As late as January 1971, Real Men was still sporting a full-sized cover painting, rather than a detail of a recycled cover painting in danger of being crowded out by story headlines, or even a photographic cover, both of which styles were increasingly being favoured by its rivals.  The mix of content is also pretty traditional for a man's magazine, albeit with even more outrageous titles than usual.  'Red-baiting' is now combined with sex in 'Wanted! One Naked Spy to Sleep Withe the Commie Murder King of Guatemala!'.  In fact, this issue seems to have sex on the brain: 'For Rent!

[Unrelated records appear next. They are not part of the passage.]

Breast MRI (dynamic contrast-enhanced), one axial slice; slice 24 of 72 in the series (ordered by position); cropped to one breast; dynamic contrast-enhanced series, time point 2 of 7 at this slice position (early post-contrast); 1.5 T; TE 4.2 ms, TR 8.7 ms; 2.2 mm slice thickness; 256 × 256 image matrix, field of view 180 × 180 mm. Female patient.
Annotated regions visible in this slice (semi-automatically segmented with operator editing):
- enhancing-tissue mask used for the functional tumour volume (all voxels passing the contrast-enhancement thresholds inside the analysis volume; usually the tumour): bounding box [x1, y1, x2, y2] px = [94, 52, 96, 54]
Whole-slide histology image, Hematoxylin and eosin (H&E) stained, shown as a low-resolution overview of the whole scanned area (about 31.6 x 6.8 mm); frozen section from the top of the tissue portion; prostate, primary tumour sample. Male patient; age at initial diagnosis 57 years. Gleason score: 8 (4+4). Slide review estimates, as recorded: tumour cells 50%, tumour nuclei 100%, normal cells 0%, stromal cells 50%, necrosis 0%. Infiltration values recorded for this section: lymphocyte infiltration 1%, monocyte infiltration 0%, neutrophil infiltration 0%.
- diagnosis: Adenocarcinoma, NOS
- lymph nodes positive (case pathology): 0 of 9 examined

An Island - Complete With Your Own Harem!' is another popular adolescent fantasy dramatised for those with weak imaginations.  Likewise 'Snowed In - The Only Man With 100 Eskimo Nymphomaniacs' - whilst I don't want to impugn Eskimo women, I have to say that from the ones I've seen, they're a pretty specialised fetish, so I'm not entirely sure who the target audience for this particular story would be.  Guys who like fish and seal fur underwear, presumably.  

Best of all is the headline proclaiming 'Organised Vice Has Taken Over the Nudist Camps!'.  Bearing in mind that, in the UK at least, nudists tend to be saggy middle aged, middle class, exhibitionists, it is hard to imagine any kind of crime ring 'muscling in' on their action.  The title conjures up visions of protection rackets, with duded in dark fedoras and nothing else extorting money from unwary would be nudists and forcibly dressing them if they don't pay up.  I'm going to assume that it is all connected to the 'Nudist Blackmail Rings' reported on in another man's magazine of the era and works on the basis that people who go to nudist camps are actually ashamed of their activities and the threat of photos of them playing tennis in the buff being sent to their employers would be enough to get them to pay up.  As already noted, though, the majority of naturists are exhibitionists who can't wait to tell you about their activities, (and show you their holiday snaps), whether you want to know or not.  But let's not forget the question 'How Good is Your Sex Life?', for which the magazine promises a simple self test.  Presumably this consists of asking yourself if you are currently having sexual relations with a real live woman, or whether you are masturbating while reading this test.  The former means your sex life is great, the latter that it is non-existent.  I suspect that most readers fell into the latter category.